Henri de Guise: Уверенным жестом и твердой рукой Анри де Лоррейн забрал свечу из рук Маргариты Валуа. Генрих достаточно хорошо знал эту женщину для того, чтобы увидеть и смятенье чувств в ее глазах, и растерянность на лице. Но не верил в то, что все это вызвано его появлением. Он вообще не хотел ей верить. Но что-то действительно произошло, если сестра короля просила о встрече своего бывшего любовника. Или любимого? Он до сих пор не мог ответить на этот вопрос – кем же он был когда-то для дочери Генриха II. Он пошел на ее зов, потому что не мог поступить иначе. Его неумолимо влекло к Маргарите. Генрих потратил почти полтора года на то, чтобы без дрожи на губах произносить имя Жемчужины Франции. Он почти выжег каленым железом равнодушия все то, что раньше испытывал к ней. Но стоило коснуться бумаги, которой касались ее пальцы, как в груди вновь противно и тоскливо заныло. Он пришел сюда, потому что должен был убедиться – ничего не осталось. Все уничтожено. - Что ж, Ваше Величество, мой разум в вашем распоряжении. Хотя вам известно, как я не люблю давать советы. Но для вас я готов поступиться с этим принципом, - отставив свечу на камин, Гиз сам поправил темный локон, которого только что касалась женская рука, бережно уложив его на груди королевы Наваррской. Он дотронулся только волос, не задев даже одеяния. - Вы, как и прежде, бесподобны, Марго, - простой комплимент. Ни к чему не обязывающий. Тем более, что он действительно находил ее восхитительной. – Зачем я вам понадобился, сударыня? – не смотря на заготовленную холодность, россыпи льда, которыми он думал окатить супругу Бурбона, его взгляд был мягок. Генрих Гиз, наконец, посмотрел своей бывшей возлюбленной в глаза и горько усмехнулся сам себе в душе. Полтора года прошли бесполезно.
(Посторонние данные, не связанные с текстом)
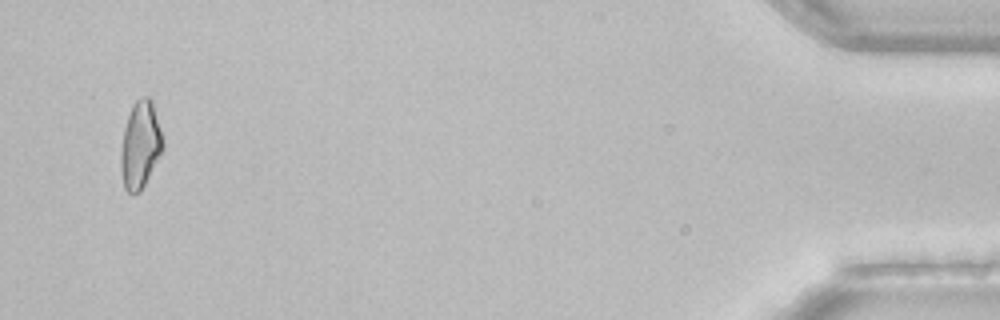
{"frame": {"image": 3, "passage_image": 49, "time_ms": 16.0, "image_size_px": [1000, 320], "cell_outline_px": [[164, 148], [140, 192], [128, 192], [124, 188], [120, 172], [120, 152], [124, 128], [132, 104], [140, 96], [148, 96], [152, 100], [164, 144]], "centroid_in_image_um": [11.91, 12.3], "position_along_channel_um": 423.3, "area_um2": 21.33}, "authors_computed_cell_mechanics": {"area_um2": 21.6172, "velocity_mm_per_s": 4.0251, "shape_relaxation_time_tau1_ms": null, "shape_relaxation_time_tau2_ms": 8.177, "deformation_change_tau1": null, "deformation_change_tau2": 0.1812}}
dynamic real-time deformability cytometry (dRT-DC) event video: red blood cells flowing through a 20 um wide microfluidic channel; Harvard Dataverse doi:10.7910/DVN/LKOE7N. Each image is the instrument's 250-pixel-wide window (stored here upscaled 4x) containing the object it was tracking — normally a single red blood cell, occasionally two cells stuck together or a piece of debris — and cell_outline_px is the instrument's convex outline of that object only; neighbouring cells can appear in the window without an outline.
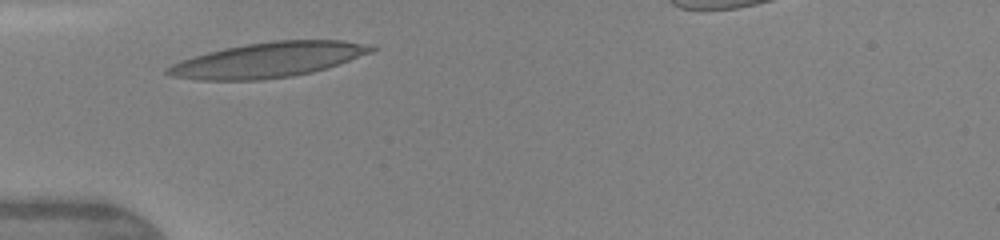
{"species": "human", "species_latin": "Homo sapiens", "temperature_condition": "warm", "stored_images_in_passage": 4, "camera_frame_rate_fps": 3000, "um_per_image_px": 0.085, "donor": {"sex": "female"}, "frame": {"image": 1, "passage_image": 1, "time_ms": 0.0, "image_size_px": [1000, 240], "cell_outline_px": [[376, 48], [372, 52], [312, 72], [292, 76], [260, 80], [200, 80], [172, 76], [164, 72], [164, 68], [180, 60], [192, 56], [224, 48], [244, 44], [276, 40], [344, 40], [372, 44]], "centroid_in_image_um": [22.76, 5.08], "position_along_channel_um": 62.2, "area_um2": 41.5}}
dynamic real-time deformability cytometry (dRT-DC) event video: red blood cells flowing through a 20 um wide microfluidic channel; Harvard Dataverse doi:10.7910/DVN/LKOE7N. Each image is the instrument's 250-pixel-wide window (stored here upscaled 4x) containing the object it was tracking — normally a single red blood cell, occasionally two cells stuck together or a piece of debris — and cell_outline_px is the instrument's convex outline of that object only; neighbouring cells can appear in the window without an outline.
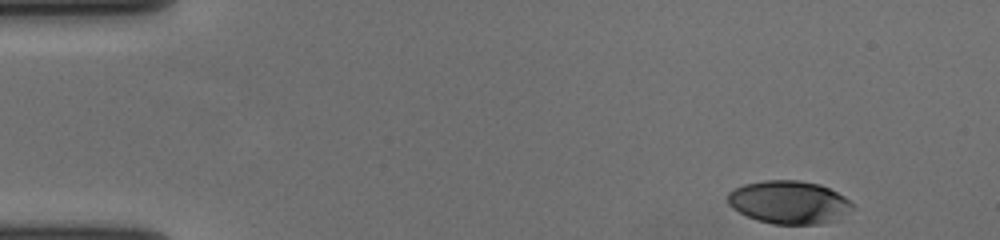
{"species": "human", "species_latin": "Homo sapiens", "temperature_condition": "cold", "stored_images_in_passage": 52, "camera_frame_rate_fps": 3000, "um_per_image_px": 0.085, "donor": {"sex": "female"}, "frame": {"image": 1, "passage_image": 1, "time_ms": 0.0, "image_size_px": [1000, 240], "cell_outline_px": [[852, 208], [836, 220], [820, 224], [772, 224], [756, 220], [732, 208], [728, 204], [728, 192], [744, 184], [764, 180], [800, 180], [820, 184], [844, 196], [852, 204]], "centroid_in_image_um": [67.04, 17.19], "position_along_channel_um": 18.0, "area_um2": 31.15}}
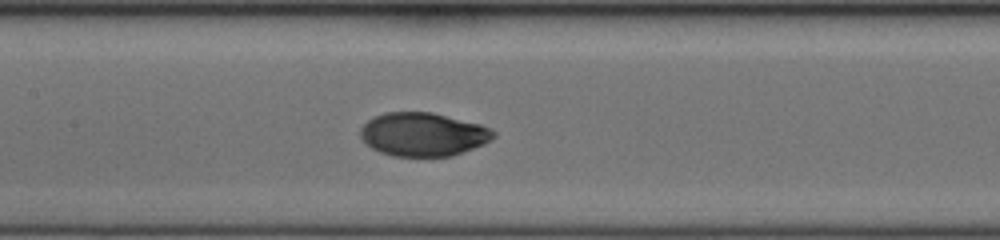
{"frame": {"image": 2, "passage_image": 23, "time_ms": 7.333, "image_size_px": [1000, 240], "cell_outline_px": [[496, 136], [484, 144], [452, 156], [392, 156], [380, 152], [372, 148], [360, 136], [360, 128], [368, 120], [384, 112], [432, 112], [480, 124], [496, 132]], "centroid_in_image_um": [35.96, 11.42], "position_along_channel_um": 171.4, "area_um2": 33.64}}
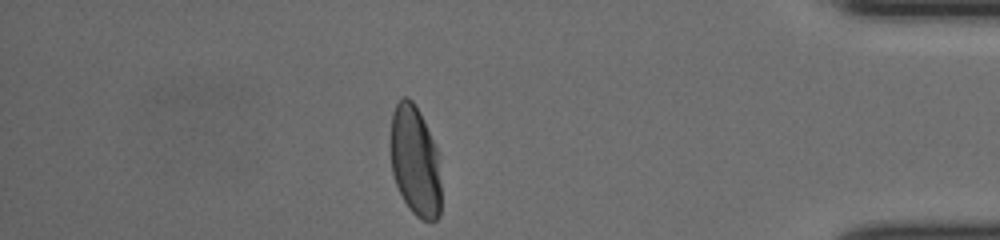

Маргарита Валуа: Как велика была разница между «тогда» и «теперь». Тогда Маргарита Валуа, с самоуверенностью юности, любящая и любимая, чувствовала себя непобедимой и верила в непобедимость Генриха де Гиза. Теперь она чувствовала себя растерянной, почти раздавленной жерновами чужих амбиций. И, в отчаянии, обратилась к единственному мужчине, для которого когда-то была любимой женщиной, не дочерью Генриха II, не принцессой дома Валуа, и не королевой Наваррской. Чьи амбиции, сколь бы ни были сильны, никогда не были сильнее любви. В камине рдели уголья, пламя дышало жаром, бросали багряные отсветы на стоящего подле Маргариты Лоррейна. Удивительно, какие мелочи мы помним, забывая, подчас, самое важное. Молодая женщина потянула за рукав герцога де Гиза, вынуждая того отойти от огня. - Вы… вы не любили, когда жарко, - смущенная своим поступком, смущенная теплотой в глазах Генриха проговорила она. Ей бы позволить себе погреться в этой теплоте, но она уже не была прежней, порывистой и искренней Маргаритой. Нельзя дважды войти в одну и ту же воду, как бы того ни хотелось. Закусив губу, и чуть нахмурив гладкий лоб, королева Наваррская попыталась собраться с мыслями. Будь на месте Генриха де Гиза другой мужчина… подумав так, Маргарита чуть не рассмеялась. Никогда на месте Генриха де Гиза не сможет быть другой мужчина. - Наверное, звучит странно, но я не знаю, как мне быть дальше, - наконец, призналась она. – Моя семья была так добра, что воспользовалась мною для своих целей. Я отплатила им, как смогла. Азарт, интриги, все это заменяет… остальное (Маргарита не смогла выговорить слово «любовь» при Генрихе). Но я поняла, что сама по себе я ничто, и ценна только тем, что могу предложить. Я не хочу, подобно моей матери, внушать страх и трепет, упаси Бог. Я просто хочу, чтобы со мной считались. Маргарита переплела пальцы, ни одно кольцо не украшало их, даже обручальное, то вообще с первого дня брака пылилось, заброшенное подальше. В глазах затаился мрак. Но не холодный, ледяной мрак, как у ее матери. Эта тьма была живой и пылающей.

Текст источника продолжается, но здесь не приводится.